Puma cluster not reaping child processes when PID is 1 with Puma 6.4.1
stanhu opened this issue · comments
Describe the bug
We have a separate fleet of Puma workers to handle ActionCable, and since upgrading to 6.4.1 we have seen a significant increase of unhealthy pods and can't alloc thread
error messages. In addition, the pod's readiness checks started to fail, causing Kubernetes to periodically shutdown and restart the Puma container.
We rolled back to 6.4.0 and saw a dramatic drop in errors. See https://gitlab.com/gitlab-com/gl-infra/production/-/issues/17372 for the full details.
Puma config:
# frozen_string_literal: true
# Load "path" as a rackup file.
#
# The default is "config.ru".
#
rackup '/srv/gitlab/config.ru'
pidfile "#{ENV['HOME']}/puma.pid"
state_path "#{ENV['HOME']}/puma.state"
stdout_redirect '/srv/gitlab/log/puma.stdout.log',
'/srv/gitlab/log/puma.stderr.log',
true
# Configure "min" to be the minimum number of threads to use to answer
# requests and "max" the maximum.
#
# The default is "0, 16".
#
threads (ENV['PUMA_THREADS_MIN'] ||= '1').to_i , (ENV['PUMA_THREADS_MAX'] ||= '16').to_i
# By default, workers accept all requests and queue them to pass to handlers.

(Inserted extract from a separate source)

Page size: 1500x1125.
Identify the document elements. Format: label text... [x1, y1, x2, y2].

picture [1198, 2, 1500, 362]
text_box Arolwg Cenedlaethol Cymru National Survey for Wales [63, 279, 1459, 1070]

# When false, workers accept the number of simultaneous requests configured.
#
# Queueing requests generally improves performance, but can cause deadlocks if
# the app is waiting on a request to itself. See https://github.com/puma/puma/issues/612
#
# When set to false this may require a reverse proxy to handle slow clients and
# queue requests before they reach puma. This is due to disabling HTTP keepalive
queue_requests false
# Bind the server to "url". "tcp://", "unix://" and "ssl://" are the only
# accepted protocols.
# We want to provide the ability to enable individually control HTTP (`INTERNAL_PORT`)
# HTTPS (`SSL_INTERNAL_PORT`):
#
# 1. HTTP on, HTTPS on: Since `INTERNAL_PORT` is configured, we listen on it.
# 2. HTTP on, HTTPS off: If we don't specify either port, we default to HTTP
# because SSL requires a certificate and key to work.
# 3. HTTP off, HTTPS on: `SSL_INTERNAL_PORT` is enabled but
# `INTERNAL_PORT` is not set.
http_port = ENV['INTERNAL_PORT'] || '8080'
http_addr =
if ENV['INTERNAL_PORT'] || (!ENV['INTERNAL_PORT'] && !ENV['SSL_INTERNAL_PORT'])
"0.0.0.0"
else
# If HTTP is disabled, we still need to listen to 127.0.0.1 for health checks.
"127.0.0.1"
end
bind "tcp://#{http_addr}:#{http_port}"
if ENV['SSL_INTERNAL_PORT']
ssl_params = {
cert: ENV['PUMA_SSL_CERT'],
key: ENV['PUMA_SSL_KEY'],
}
ssl_params[:ca] = ENV['PUMA_SSL_CLIENT_CERT'] if ENV['PUMA_SSL_CLIENT_CERT']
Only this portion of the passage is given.